DOCUMENT EXCERPT ->
================

Reaching maturity this year, and likely central to Inside Real Estate’s enterprise pitch going forward, is CORE Home, a broad, multi-faceted solution that uses a number of smart approaches for keeping the homeowner attached to their agent.
The company can roll this out as a white-labeled solution, augmenting the sense of ownership and further overlapping software with internal business practices.
Chime formally announced its enterprise option in April. Known for its nimble customer relationship management software and marketing automation tools, the Chime Enterprise Platform will adapt to each client’s overarching operation and internal office structure.
Chime launched as an integration-friendly CRM in 2016. It’s much more than that now, recently becoming the software partner of choice for fast-growing Real Brokerage, a company already well-versed in how to leverage technology.
Confidential sources told Inman that Lone Wolf entered 2022 still juggling ideas on what to do with, or best integrate, the five companies it bought in 2021.
In June, it revamped the zipForms edition of its Transactions product. Customers of Lone Wolf will be happy to see all kinds of new functionality making it easier to manage deals.
Two months before landing an enterprise deal with Howard Hannah, Lone Wolf announced a major partnership with The Keyes Company from the stage at NAR NXT. It also unveiled a managed lead generation product Leads+, giving brokers another carrot to dangle in front of potential new agents.
Speaking of getting good agents, all three: Chime, Lone Wolf and Inside Real Estate released new or strengthened recruiting tools this year, the latter doing so by acquiring AmpStats, a technology company in the business of recruiting and coaching.
The ability of these firms to gain traction in the enterprise space has something — likely quite a bit — to do with independent brokerages wanting to compete with legacy brands who build and heavily advertise internal technology efforts, such as Compass and Keller Williams.
Multiple enterprise software options are good for the industry. It represents maturity, for starters.
Together, they help create a common baseline of comparison for agents when considering a brokerage move, they create competition that elevates product quality and they produce more prominent voices during eras of change. Working within an enterprise system also helps employees build skills and hiring attributes. Team leaders who know the ins and outs of a product’s recruiting tools, email campaign builders or transaction modules immediately become attractive hires to other companies using them, such as a graphic designer knowing Adobe Illustrator.
A technology company with 10,000 agent users can learn more about how its customers work, how the business at large is evolving and how best to serve buyers and sellers. That expertise will trickle down.

================

RECORDS SHOWN ->
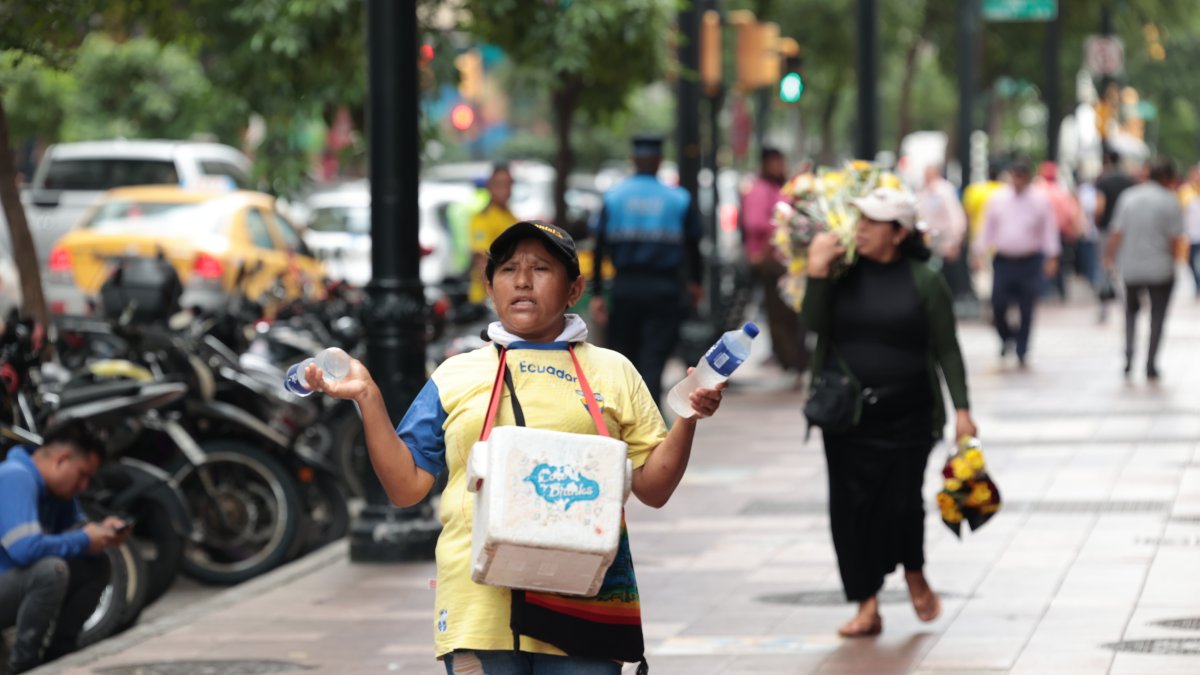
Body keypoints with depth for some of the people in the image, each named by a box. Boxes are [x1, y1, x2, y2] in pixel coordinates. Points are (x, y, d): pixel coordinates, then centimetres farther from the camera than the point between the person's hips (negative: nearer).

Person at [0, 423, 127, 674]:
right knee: (51, 569, -34)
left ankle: (56, 654, 3)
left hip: (20, 585, 10)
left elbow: (76, 529, 18)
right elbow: (25, 548, -33)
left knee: (96, 567, 4)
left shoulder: (57, 489, 8)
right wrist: (84, 541, -20)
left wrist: (100, 531, -6)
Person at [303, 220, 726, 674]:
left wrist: (687, 418, -2)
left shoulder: (613, 372, 16)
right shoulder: (455, 376, 16)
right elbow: (407, 486, 12)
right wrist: (368, 398, 4)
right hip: (481, 604, 0)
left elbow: (653, 488, 13)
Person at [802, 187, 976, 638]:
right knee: (852, 506, 0)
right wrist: (817, 274, -15)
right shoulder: (845, 272, 3)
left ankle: (914, 574, 26)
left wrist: (961, 409, -7)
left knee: (901, 500, -7)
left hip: (906, 413, -2)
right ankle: (867, 606, 8)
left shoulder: (924, 282, -3)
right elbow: (815, 323, -5)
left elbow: (946, 349, -1)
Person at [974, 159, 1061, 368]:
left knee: (1026, 310, 1)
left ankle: (1022, 351, 11)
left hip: (1030, 262, -1)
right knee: (998, 305, -7)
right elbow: (987, 228, 9)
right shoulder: (997, 200, 5)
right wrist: (979, 253, 5)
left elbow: (1049, 230, 2)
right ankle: (1006, 337, 22)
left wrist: (1052, 258, -5)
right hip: (1003, 261, 1)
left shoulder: (1040, 201, 0)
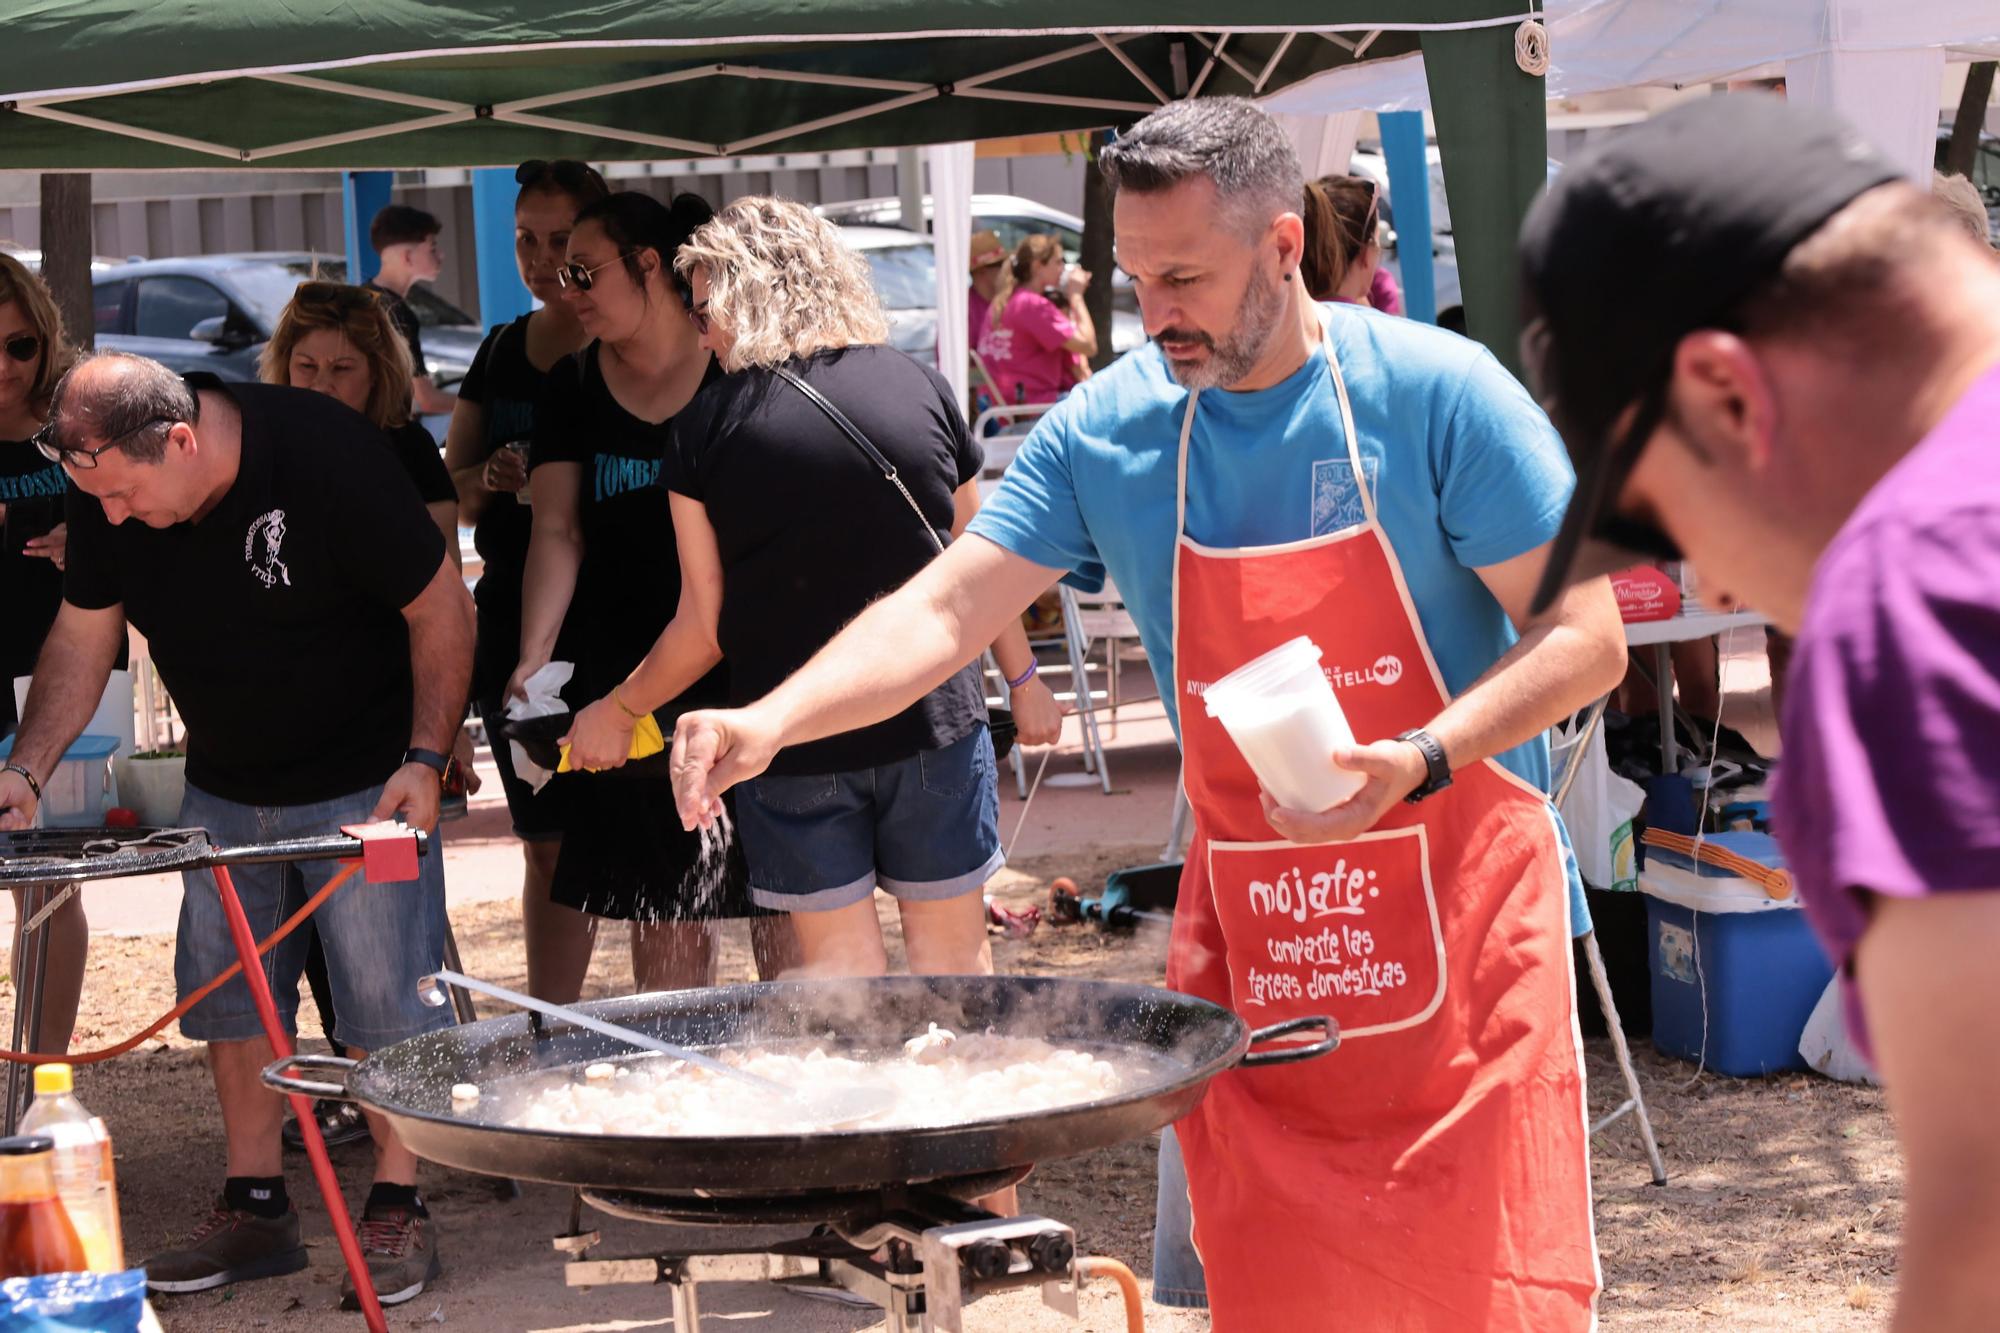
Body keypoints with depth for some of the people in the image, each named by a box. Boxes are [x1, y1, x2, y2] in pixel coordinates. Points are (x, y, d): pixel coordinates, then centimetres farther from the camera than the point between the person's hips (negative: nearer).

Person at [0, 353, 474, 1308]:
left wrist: (424, 758, -22)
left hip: (362, 782, -5)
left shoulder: (324, 455, -27)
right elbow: (84, 637, 1)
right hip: (223, 790, 6)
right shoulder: (104, 492, -11)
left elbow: (441, 609, -18)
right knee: (227, 1000, 8)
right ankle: (256, 1207, 20)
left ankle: (397, 1209, 7)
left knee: (383, 999, -4)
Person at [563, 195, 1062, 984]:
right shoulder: (919, 388, 0)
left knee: (838, 959, 8)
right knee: (950, 948, 12)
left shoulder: (711, 424, -7)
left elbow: (704, 629, -4)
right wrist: (1023, 680, 23)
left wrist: (618, 712, 12)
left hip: (792, 738, -2)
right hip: (932, 722, 2)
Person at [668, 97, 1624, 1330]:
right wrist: (773, 719, -20)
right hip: (1246, 927, 3)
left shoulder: (1437, 394, -8)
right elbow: (942, 613, -3)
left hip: (1462, 910, -3)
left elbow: (1587, 636, -8)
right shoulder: (1108, 432, 1)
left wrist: (1420, 762, -23)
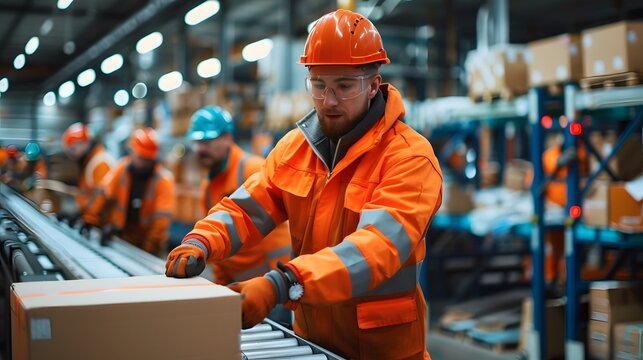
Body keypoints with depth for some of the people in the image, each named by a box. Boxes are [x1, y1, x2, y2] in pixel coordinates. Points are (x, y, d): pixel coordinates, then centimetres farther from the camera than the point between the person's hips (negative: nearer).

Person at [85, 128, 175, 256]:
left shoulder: (164, 179, -17)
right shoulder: (121, 168, -5)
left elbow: (161, 219, -20)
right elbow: (103, 195, -2)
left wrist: (149, 251, -21)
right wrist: (90, 221, -7)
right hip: (120, 238, 3)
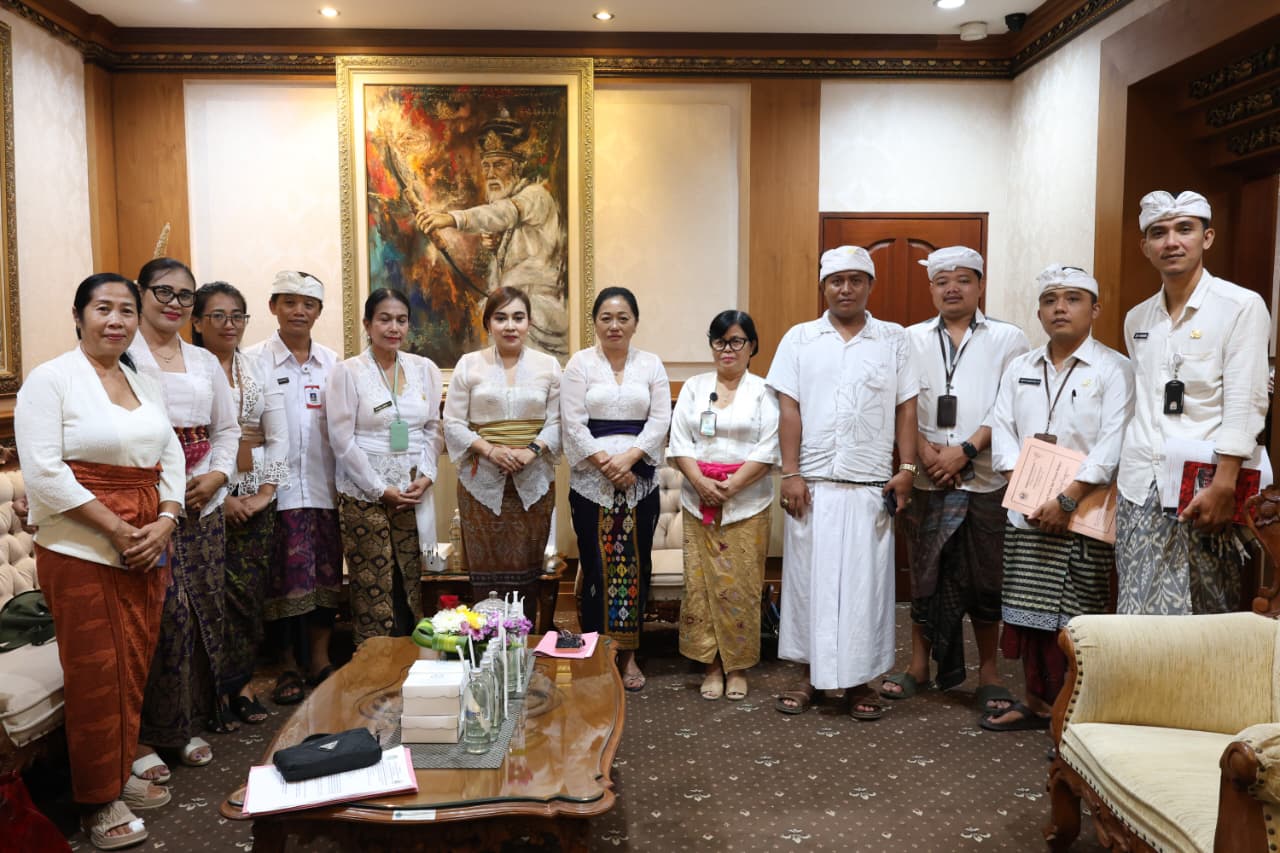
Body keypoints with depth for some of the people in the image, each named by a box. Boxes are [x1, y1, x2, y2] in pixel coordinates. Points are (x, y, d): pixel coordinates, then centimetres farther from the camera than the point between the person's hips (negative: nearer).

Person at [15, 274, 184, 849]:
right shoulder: (50, 379, -6)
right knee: (95, 674, 3)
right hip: (80, 550, -5)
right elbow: (43, 471, -14)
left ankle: (120, 773, 30)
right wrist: (116, 530, -14)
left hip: (147, 547, 6)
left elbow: (172, 458, 10)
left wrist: (164, 523, -5)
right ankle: (98, 801, 18)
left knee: (134, 668, 12)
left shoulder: (144, 385, 12)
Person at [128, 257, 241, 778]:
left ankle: (190, 723, 23)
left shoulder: (205, 362, 17)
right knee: (162, 616, -7)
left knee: (204, 612, 8)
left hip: (203, 504, 6)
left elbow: (227, 429, 19)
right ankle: (144, 736, 8)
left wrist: (218, 474, 1)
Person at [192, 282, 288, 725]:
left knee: (250, 590, 5)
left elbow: (279, 436, 6)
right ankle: (234, 684, 15)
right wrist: (220, 497, -13)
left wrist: (266, 490, -4)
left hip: (256, 496, 4)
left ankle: (239, 680, 19)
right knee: (223, 591, -1)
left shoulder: (258, 370, 9)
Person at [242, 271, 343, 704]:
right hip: (278, 487, -3)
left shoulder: (333, 363, 10)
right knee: (284, 577, 0)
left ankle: (319, 659, 22)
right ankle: (290, 665, 17)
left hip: (323, 486, 3)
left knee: (326, 572, 8)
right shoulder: (253, 360, 0)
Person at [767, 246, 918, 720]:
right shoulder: (800, 339, 6)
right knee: (808, 577, 6)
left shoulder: (894, 339, 8)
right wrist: (791, 474, -5)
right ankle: (809, 676, 19)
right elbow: (789, 410, 1)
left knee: (866, 581, 4)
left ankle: (860, 680, 18)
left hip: (871, 486, 0)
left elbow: (906, 408, 6)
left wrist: (906, 468, -2)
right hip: (812, 483, 0)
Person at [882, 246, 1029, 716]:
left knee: (985, 577, 5)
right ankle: (919, 663, 21)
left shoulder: (1008, 338, 6)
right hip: (927, 479, 1)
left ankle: (988, 670, 20)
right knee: (926, 572, 8)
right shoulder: (911, 339, 12)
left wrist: (966, 450, -12)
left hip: (987, 479, -1)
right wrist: (926, 452, -8)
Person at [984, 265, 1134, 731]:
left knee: (1076, 619, -1)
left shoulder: (1114, 369, -3)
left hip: (1084, 516, -4)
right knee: (1027, 611, 10)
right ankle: (1036, 701, 24)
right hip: (1026, 515, 4)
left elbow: (1112, 445, -12)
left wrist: (1067, 500, -17)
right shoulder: (1020, 368, 12)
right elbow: (1002, 430, 6)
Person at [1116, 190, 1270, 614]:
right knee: (1137, 619, 6)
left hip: (1200, 488, -4)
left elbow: (1244, 406, -10)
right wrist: (1120, 476, 13)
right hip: (1138, 488, 5)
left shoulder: (1242, 306, -3)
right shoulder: (1136, 318, 13)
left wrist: (1224, 487, -17)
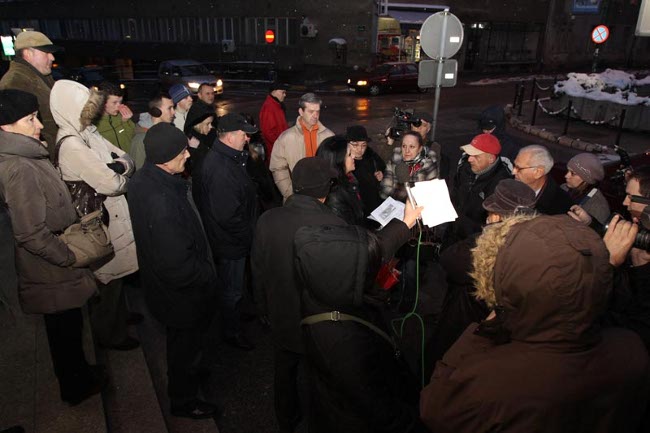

================

ACTIVITY -> According to the real estate software article, why are multiple enterprise software options good for the industry? Answer in one to three sentences.

TASK SOLUTION -> They represent maturity, and together they give agents a common baseline for comparing brokerages when considering a move. They also create competition that elevates product quality and produce more prominent voices during eras of change.